Régir la stratégie de l’entreprise avec une mission sociale est-ce uniquement possible dans les ETI, PME et TPE ? Danone démontre le contraire. Dès 1972, le groupe exprimait l’importance de l’interdépendance des objectifs sociaux et économiques. Quant à la mission – « apporter la santé par l’alimentation au plus grand nombre » -, elle date d’une quinzaine d’années et prend plusieurs formes. Les bonus des cadres dirigeants sont liés à la diversité, à l’environnement et aux performances financières. Les filiales sont aussi évaluées notamment sur la santé, l’environnement et le social.

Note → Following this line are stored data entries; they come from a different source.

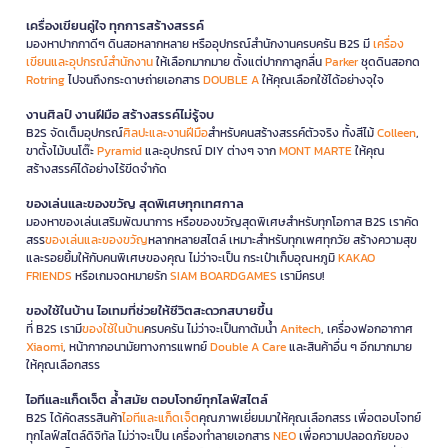
เครื่องเขียนคู่ใจ ทุกการสร้างสรรค์
มองหาปากกาดีๆ ดินสอหลากหลาย หรืออุปกรณ์สำนักงานครบครัน B2S มี
เครื่อง
เขียนและอุปกรณ์สำนักงาน
ให้เลือกมากมาย ตั้งแต่ปากกาลูกลื่น
Parker
ชุดดินสอกด
Rotring
ไปจนถึงกระดาษถ่ายเอกสาร
DOUBLE A
ให้คุณเลือกใช้ได้อย่างจุใจ
งานศิลป์ งานฝีมือ สร้างสรรค์ไม่รู้จบ
B2S จัดเต็มอุปกรณ์
ศิลปะและงานฝีมือ
สำหรับคนสร้างสรรค์ตัวจริง ทั้งสีไม้
Colleen
,
ขาตั้งไม้บนโต๊ะ
Pyramid
และอุปกรณ์ DIY ต่างๆ จาก
MONT MARTE
ให้คุณ
สร้างสรรค์ได้อย่างไร้ขีดจำกัด
ของเล่นและของขวัญ สุดพิเศษทุกเทศกาล
มองหาของเล่นเสริมพัฒนาการ หรือของขวัญสุดพิเศษสำหรับทุกโอกาส B2S เราคัด
สรร
ของเล่นและของขวัญ
หลากหลายสไตล์ เหมาะสำหรับทุกเพศทุกวัย สร้างความสุข
และรอยยิ้มให้กับคนพิเศษของคุณ ไม่ว่าจะเป็น กระเป๋าเก็บอุณหภูมิ
KAKAO
FRIENDS
หรือเกมจดหมายรัก
SIAM BOARDGAMES
เรามีครบ!
ของใช้ในบ้าน ไอเทมที่ช่วยให้ชีวิตสะดวกสบายขึ้น
ที่ B2S เรามี
ของใช้ในบ้าน
ครบครัน ไม่ว่าจะเป็นกาต้มน้ำ
Anitech
, เครื่องฟอกอากาศ
Xiaomi
, หน้ากากอนามัยทางการแพทย์
Double A Care
และสินค้าอื่น ๆ อีกมากมาย
ให้คุณเลือกสรร
ไอทีและแก็ดเจ็ต ล้ำสมัย ตอบโจทย์ทุกไลฟ์สไตล์
B2S ได้คัดสรรสินค้า
ไอทีและแก็ดเจ็ต
คุณภาพเยี่ยมมาให้คุณเลือกสรร เพื่อตอบโจทย์
ทุกไลฟ์สไตล์ดิจิทัล ไม่ว่าจะเป็น เครื่องทำลายเอกสาร
NEO
เพื่อความปลอดภัยของ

« La mission est une boussole stratégique », martèle-t-on en interne. L’objectif affiché du son PDG, Emmanuel Faber, est de « créer de la valeur économique et de la valeur humaine ». Le récent établissement de sa filiale américaine DanoneWave, issue du rachat de WhiteWave, géant américain du lait bio et végétal, sous le statut de « public benefit corporation » – statut juridique proche de l’entreprise à mission – en est d’ailleurs la dernière illustration.
Même si cette mission sociale n’est pas inscrite dans les statuts de l’entreprise, Danone envisage une certification B Corp de tout le groupe. Aujourd’hui, six de ses filiales, dont le yaourt bio français, le sont. Ce label, basé sur une norme internationale indépendante, est attribué par l’organisme B Lab aux sociétés commerciales à but lucratif répondant à de strictes exigences sociétales, environnementales, de gouvernance et de transparence envers le public. Plus de 1.200 entreprises dans près de 40 pays sont déjà certifiées, dont, notamment, les poids lourds Patagonia ou Ben & Jerry’s.